Their treatment system includes check valves that are OSHA and fire code-compliant.

Citing research and experience from his previous work, he says that health and production improvements in cannabis plateau at the 40-45 parts-per-million (ppm) of dissolved oxygen in the root zone. But to achieve those levels, growers need to start with an even higher level of dissolved oxygen in a treatment system to deliver that 40-45 ppm to the roots. “Let’s say for example with 3 ppm of oxygen in the root tissue and 6ppm of oxygen in the surrounding soil or growing medium, higher concentrations outside of the tissue would help drive absorption for the root system membrane,” says Hayes.

Reaching that 40-45 ppm range can be difficult however and there are a couple methods of delivering dissolved oxygen. The most typical method is aeration of water using bubbling or injecting air into the water. This method has some unexpected ramifications though. Oxygen is only one of many gasses in air and those other gasses can be much more soluble in water. Paying attention to Henry’s Law is important here. Henry’s Law essentially means that the solubility of gasses is controlled by temperature, pressure and concentration. For example, Hayes says carbon dioxide is up to twenty times more soluble than oxygen. That means the longer you aerate water, the higher concentration of carbon dioxide and lower concentration of oxygen over time.

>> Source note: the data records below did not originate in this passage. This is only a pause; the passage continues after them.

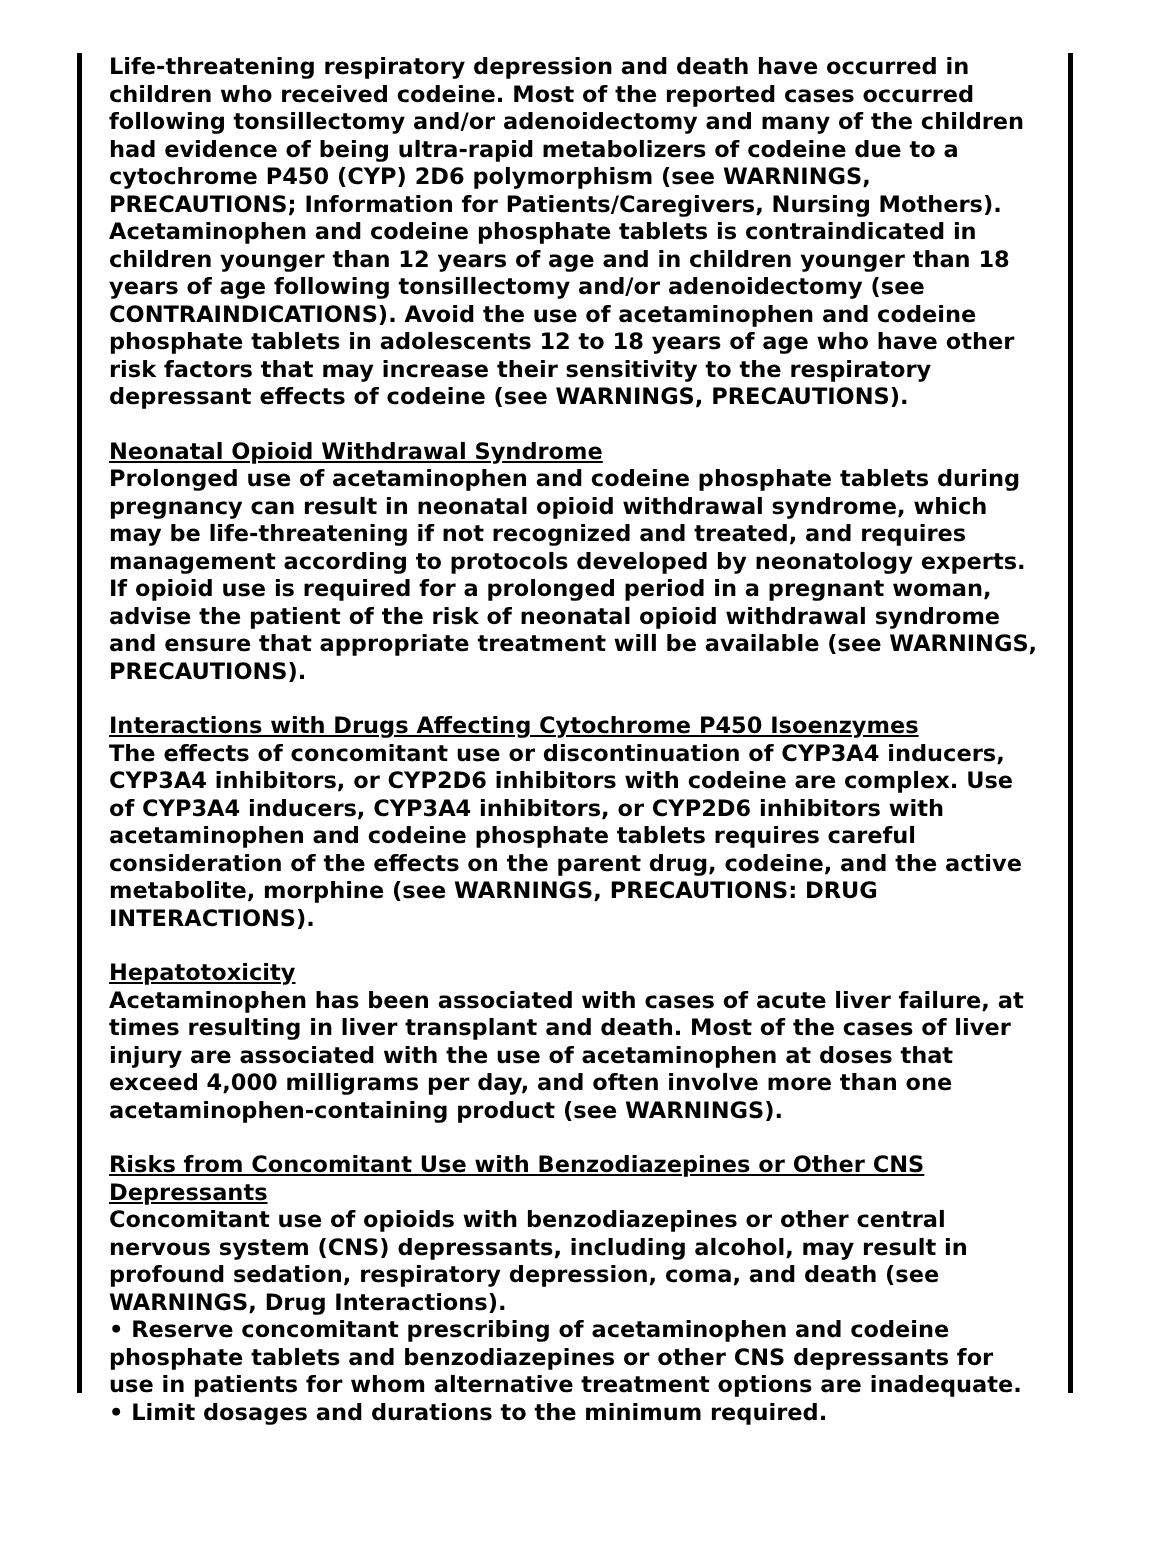Life-threatening respiratory depression and death have occurred in children who received codeine. Most of the reported cases occurred following tonsillectomy and/or adenoidectomy and many of the children had evidence of being ultra-rapid metabolizers of codeine due to a cytochrome P450 (CYP) 2D6 polymorphism (see WARNINGS, PRECAUTIONS; Information for Patients/Caregivers, Nursing Mothers). Acetaminophen and codeine phosphate tablets is contraindicated in children younger than 12 years of age and in children younger than 18 years of age following tonsillectomy and/or adenoidectomy (see CONTRAINDICATIONS). Avoid the use of acetaminophen and codeine phosphate tablets in adolescents 12 to 18 years of age who have other risk factors that may increase their sensitivity to the respiratory depressant effects of codeine (see WARNINGS, PRECAUTIONS).
Neonatal Opioid Withdrawal Syndrome
Prolonged use of acetaminophen and codeine phosphate tablets during pregnancy can result in neonatal opioid withdrawal syndrome, which may be life-threatening if not recognized and treated, and requires management according to protocols developed by neonatology experts. If opioid use is required for a prolonged period in a pregnant woman, advise the patient of the risk of neonatal opioid withdrawal syndrome and ensure that appropriate treatment will be available (see WARNINGS, PRECAUTIONS).
Interactions with Drugs Affecting Cytochrome P450 Isoenzymes
The effects of concomitant use or discontinuation of CYP3A4 inducers, CYP3A4 inhibitors, or CYP2D6 inhibitors with codeine are complex. Use of CYP3A4 inducers, CYP3A4 inhibitors, or CYP2D6 inhibitors with acetaminophen and codeine phosphate tablets requires careful consideration of the effects on the parent drug, codeine, and the active metabolite, morphine (see WARNINGS, PRECAUTIONS: DRUG INTERACTIONS).
Hepatotoxicity
Acetaminophen has been associated with cases of acute liver failure, at times resulting in liver transplant and death. Most of the cases of liver injury are associated with the use of acetaminophen at doses that exceed 4,000 milligrams per day, and often involve more than one acetaminophen-containing product (see WARNINGS).
Risks from Concomitant Use with Benzodiazepines or Other CNS Depressants
Concomitant use of opioids with benzodiazepines or other central nervous system (CNS) depressants, including alcohol, may result in profound sedation, respiratory depression, coma, and death (see WARNINGS, Drug Interactions).
• Reserve concomitant prescribing of acetaminophen and codeine phosphate tablets and benzodiazepines or other CNS depressants for use in patients for whom alternative treatment options are inadequate.
• Limit dosages and durations to the minimum required.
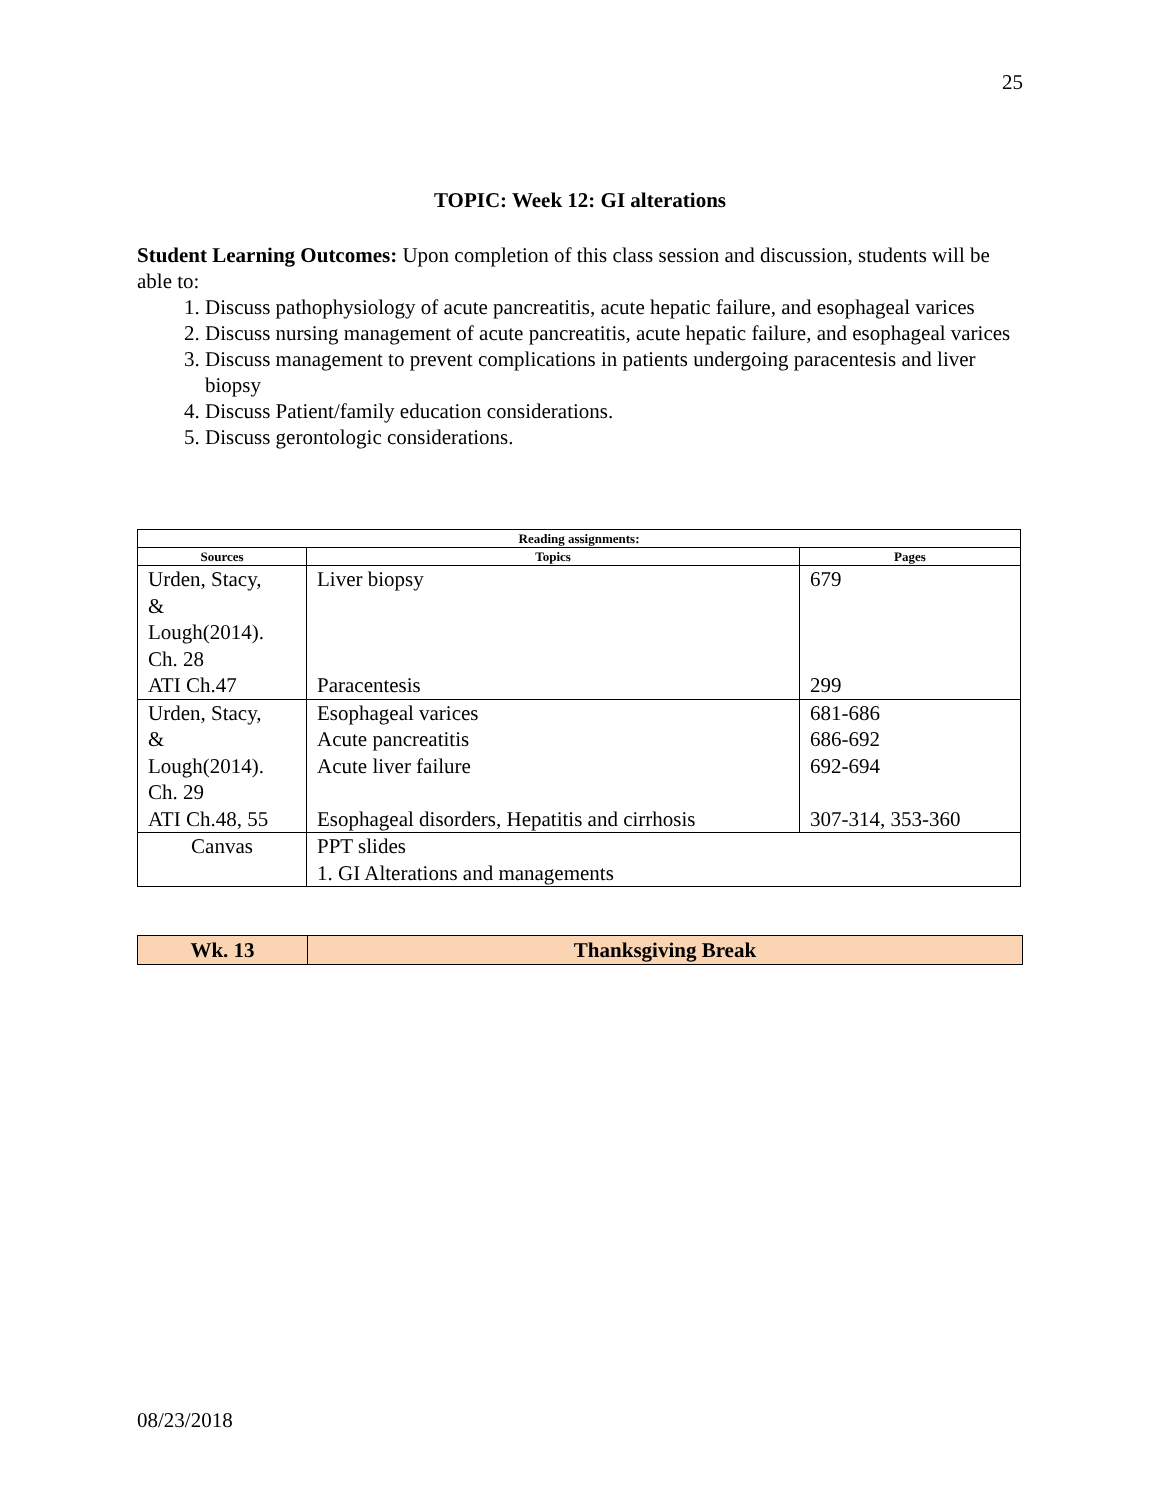25
TOPIC: Week 12: GI alterations
Student Learning Outcomes: Upon completion of this class session and discussion, students will be able to:
1. Discuss pathophysiology of acute pancreatitis, acute hepatic failure, and esophageal varices
2. Discuss nursing management of acute pancreatitis, acute hepatic failure, and esophageal varices
3. Discuss management to prevent complications in patients undergoing paracentesis and liver biopsy
4. Discuss Patient/family education considerations.
5. Discuss gerontologic considerations.
| Reading assignments: | | |
| --- | --- | --- |
| Sources | Topics | Pages |
| Urden, Stacy, & Lough(2014). Ch. 28 ATI Ch.47 | Liver biopsy Paracentesis | 679 299 |
| Urden, Stacy, & Lough(2014). Ch. 29 ATI Ch.48, 55 | Esophageal varices Acute pancreatitis Acute liver failure Esophageal disorders, Hepatitis and cirrhosis | 681-686 686-692 692-694 307-314, 353-360 |
| Canvas | PPT slides 1. GI Alterations and managements | |
| Wk. 13 | Thanksgiving Break |
08/23/2018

Another popular method of oxidizing water is chemically. Some growers might use hydrogen peroxide to add dissolved oxygen to a water-based solution, but that can create a certain level of phytotoxicity that could be bad for root health.

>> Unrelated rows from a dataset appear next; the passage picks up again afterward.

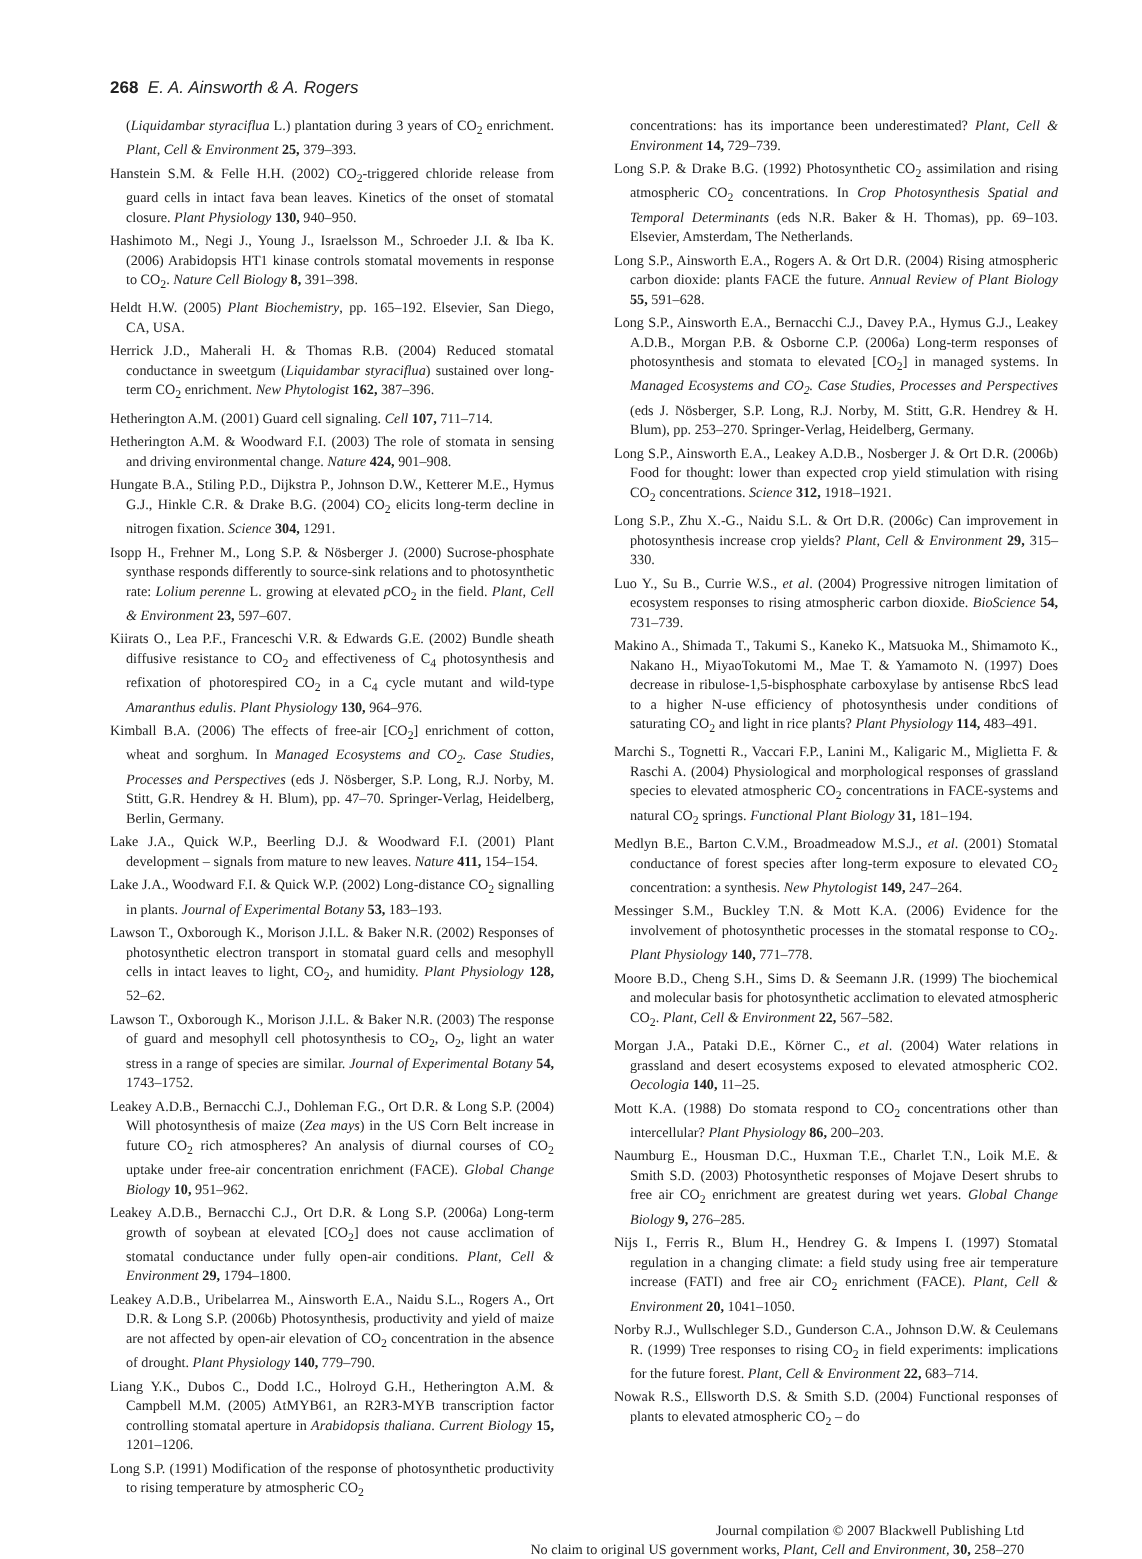268 E. A. Ainsworth & A. Rogers
(Liquidambar styraciflua L.) plantation during 3 years of CO<sub>2</sub> enrichment. Plant, Cell & Environment 25, 379–393.
Hanstein S.M. & Felle H.H. (2002) CO<sub>2</sub>-triggered chloride release from guard cells in intact fava bean leaves. Kinetics of the onset of stomatal closure. Plant Physiology 130, 940–950.
Hashimoto M., Negi J., Young J., Israelsson M., Schroeder J.I. & Iba K. (2006) Arabidopsis HT1 kinase controls stomatal movements in response to CO<sub>2</sub>. Nature Cell Biology 8, 391–398.
Heldt H.W. (2005) Plant Biochemistry, pp. 165–192. Elsevier, San Diego, CA, USA.
Herrick J.D., Maherali H. & Thomas R.B. (2004) Reduced stomatal conductance in sweetgum (Liquidambar styraciflua) sustained over long-term CO<sub>2</sub> enrichment. New Phytologist 162, 387–396.
Hetherington A.M. (2001) Guard cell signaling. Cell 107, 711–714.
Hetherington A.M. & Woodward F.I. (2003) The role of stomata in sensing and driving environmental change. Nature 424, 901–908.
Hungate B.A., Stiling P.D., Dijkstra P., Johnson D.W., Ketterer M.E., Hymus G.J., Hinkle C.R. & Drake B.G. (2004) CO<sub>2</sub> elicits long-term decline in nitrogen fixation. Science 304, 1291.
Isopp H., Frehner M., Long S.P. & Nösberger J. (2000) Sucrose-phosphate synthase responds differently to source-sink relations and to photosynthetic rate: Lolium perenne L. growing at elevated p CO<sub>2</sub> in the field. Plant, Cell & Environment 23, 597–607.
Kiirats O., Lea P.F., Franceschi V.R. & Edwards G.E. (2002) Bundle sheath diffusive resistance to CO<sub>2</sub> and effectiveness of C<sub>4</sub> photosynthesis and refixation of photorespired CO<sub>2</sub> in a C<sub>4</sub> cycle mutant and wild-type Amaranthus edulis. Plant Physiology 130, 964–976.
Kimball B.A. (2006) The effects of free-air [CO<sub>2</sub>] enrichment of cotton, wheat and sorghum. In Managed Ecosystems and CO<sub>2</sub>. Case Studies, Processes and Perspectives (eds J. Nösberger, S.P. Long, R.J. Norby, M. Stitt, G.R. Hendrey & H. Blum), pp. 47–70. Springer-Verlag, Heidelberg, Berlin, Germany.
Lake J.A., Quick W.P., Beerling D.J. & Woodward F.I. (2001) Plant development – signals from mature to new leaves. Nature 411, 154–154.
Lake J.A., Woodward F.I. & Quick W.P. (2002) Long-distance CO<sub>2</sub> signalling in plants. Journal of Experimental Botany 53, 183–193.
Lawson T., Oxborough K., Morison J.I.L. & Baker N.R. (2002) Responses of photosynthetic electron transport in stomatal guard cells and mesophyll cells in intact leaves to light, CO<sub>2</sub>, and humidity. Plant Physiology 128, 52–62.
Lawson T., Oxborough K., Morison J.I.L. & Baker N.R. (2003) The response of guard and mesophyll cell photosynthesis to CO<sub>2</sub>, O<sub>2</sub>, light an water stress in a range of species are similar. Journal of Experimental Botany 54, 1743–1752.
Leakey A.D.B., Bernacchi C.J., Dohleman F.G., Ort D.R. & Long S.P. (2004) Will photosynthesis of maize (Zea mays) in the US Corn Belt increase in future CO<sub>2</sub> rich atmospheres? An analysis of diurnal courses of CO<sub>2</sub> uptake under free-air concentration enrichment (FACE). Global Change Biology 10, 951–962.
Leakey A.D.B., Bernacchi C.J., Ort D.R. & Long S.P. (2006a) Long-term growth of soybean at elevated [CO<sub>2</sub>] does not cause acclimation of stomatal conductance under fully open-air conditions. Plant, Cell & Environment 29, 1794–1800.
Leakey A.D.B., Uribelarrea M., Ainsworth E.A., Naidu S.L., Rogers A., Ort D.R. & Long S.P. (2006b) Photosynthesis, productivity and yield of maize are not affected by open-air elevation of CO<sub>2</sub> concentration in the absence of drought. Plant Physiology 140, 779–790.
Liang Y.K., Dubos C., Dodd I.C., Holroyd G.H., Hetherington A.M. & Campbell M.M. (2005) AtMYB61, an R2R3-MYB transcription factor controlling stomatal aperture in Arabidopsis thaliana. Current Biology 15, 1201–1206.
Long S.P. (1991) Modification of the response of photosynthetic productivity to rising temperature by atmospheric CO<sub>2</sub>
concentrations: has its importance been underestimated? Plant, Cell & Environment 14, 729–739.
Long S.P. & Drake B.G. (1992) Photosynthetic CO<sub>2</sub> assimilation and rising atmospheric CO<sub>2</sub> concentrations. In Crop Photosynthesis Spatial and Temporal Determinants (eds N.R. Baker & H. Thomas), pp. 69–103. Elsevier, Amsterdam, The Netherlands.
Long S.P., Ainsworth E.A., Rogers A. & Ort D.R. (2004) Rising atmospheric carbon dioxide: plants FACE the future. Annual Review of Plant Biology 55, 591–628.
Long S.P., Ainsworth E.A., Bernacchi C.J., Davey P.A., Hymus G.J., Leakey A.D.B., Morgan P.B. & Osborne C.P. (2006a) Long-term responses of photosynthesis and stomata to elevated [CO<sub>2</sub>] in managed systems. In Managed Ecosystems and CO<sub>2</sub>. Case Studies, Processes and Perspectives (eds J. Nösberger, S.P. Long, R.J. Norby, M. Stitt, G.R. Hendrey & H. Blum), pp. 253–270. Springer-Verlag, Heidelberg, Germany.
Long S.P., Ainsworth E.A., Leakey A.D.B., Nosberger J. & Ort D.R. (2006b) Food for thought: lower than expected crop yield stimulation with rising CO<sub>2</sub> concentrations. Science 312, 1918–1921.
Long S.P., Zhu X.-G., Naidu S.L. & Ort D.R. (2006c) Can improvement in photosynthesis increase crop yields? Plant, Cell & Environment 29, 315–330.
Luo Y., Su B., Currie W.S., et al. (2004) Progressive nitrogen limitation of ecosystem responses to rising atmospheric carbon dioxide. BioScience 54, 731–739.
Makino A., Shimada T., Takumi S., Kaneko K., Matsuoka M., Shimamoto K., Nakano H., MiyaoTokutomi M., Mae T. & Yamamoto N. (1997) Does decrease in ribulose-1,5-bisphosphate carboxylase by antisense RbcS lead to a higher N-use efficiency of photosynthesis under conditions of saturating CO<sub>2</sub> and light in rice plants? Plant Physiology 114, 483–491.
Marchi S., Tognetti R., Vaccari F.P., Lanini M., Kaligaric M., Miglietta F. & Raschi A. (2004) Physiological and morphological responses of grassland species to elevated atmospheric CO<sub>2</sub> concentrations in FACE-systems and natural CO<sub>2</sub> springs. Functional Plant Biology 31, 181–194.
Medlyn B.E., Barton C.V.M., Broadmeadow M.S.J., et al. (2001) Stomatal conductance of forest species after long-term exposure to elevated CO<sub>2</sub> concentration: a synthesis. New Phytologist 149, 247–264.
Messinger S.M., Buckley T.N. & Mott K.A. (2006) Evidence for the involvement of photosynthetic processes in the stomatal response to CO<sub>2</sub>. Plant Physiology 140, 771–778.
Moore B.D., Cheng S.H., Sims D. & Seemann J.R. (1999) The biochemical and molecular basis for photosynthetic acclimation to elevated atmospheric CO<sub>2</sub>. Plant, Cell & Environment 22, 567–582.
Morgan J.A., Pataki D.E., Körner C., et al. (2004) Water relations in grassland and desert ecosystems exposed to elevated atmospheric CO2. Oecologia 140, 11–25.
Mott K.A. (1988) Do stomata respond to CO<sub>2</sub> concentrations other than intercellular? Plant Physiology 86, 200–203.
Naumburg E., Housman D.C., Huxman T.E., Charlet T.N., Loik M.E. & Smith S.D. (2003) Photosynthetic responses of Mojave Desert shrubs to free air CO<sub>2</sub> enrichment are greatest during wet years. Global Change Biology 9, 276–285.
Nijs I., Ferris R., Blum H., Hendrey G. & Impens I. (1997) Stomatal regulation in a changing climate: a field study using free air temperature increase (FATI) and free air CO<sub>2</sub> enrichment (FACE). Plant, Cell & Environment 20, 1041–1050.
Norby R.J., Wullschleger S.D., Gunderson C.A., Johnson D.W. & Ceulemans R. (1999) Tree responses to rising CO<sub>2</sub> in field experiments: implications for the future forest. Plant, Cell & Environment 22, 683–714.
Nowak R.S., Ellsworth D.S. & Smith S.D. (2004) Functional responses of plants to elevated atmospheric CO<sub>2</sub> – do
Journal compilation © 2007 Blackwell Publishing Ltd
No claim to original US government works, Plant, Cell and Environment, 30, 258–270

Using ozone, Hayes says, is by far the most effective method of getting dissolved oxygen in water, (because it is 12 ½ times more soluble than oxygen). But just using an ozone generator will not effectively deliver dissolved oxygen at the target levels to the root system. In order to use ozone properly, you need a treatment system that can handle a high enough concentration of ozone, mix it properly and hold it in the solution, says Hayes. “Ozone is an inherently unstable molecule, with a half-life of 15 minutes and even down to 3-5 minutes, which is when it converts to dissolved oxygen,” says Hayes. Using a patented control vessel, Hayes can use a counter-current, counter-rotational liquid vortex to mix the solution under pressure after leaving a vacuum. Their system can produce two necessary tools for growers: highly ozonized water, which can be sent through the irrigation system to effectively destroy microorganisms and resident biofilms, and water with high levels of dissolved oxygen for use in the root system.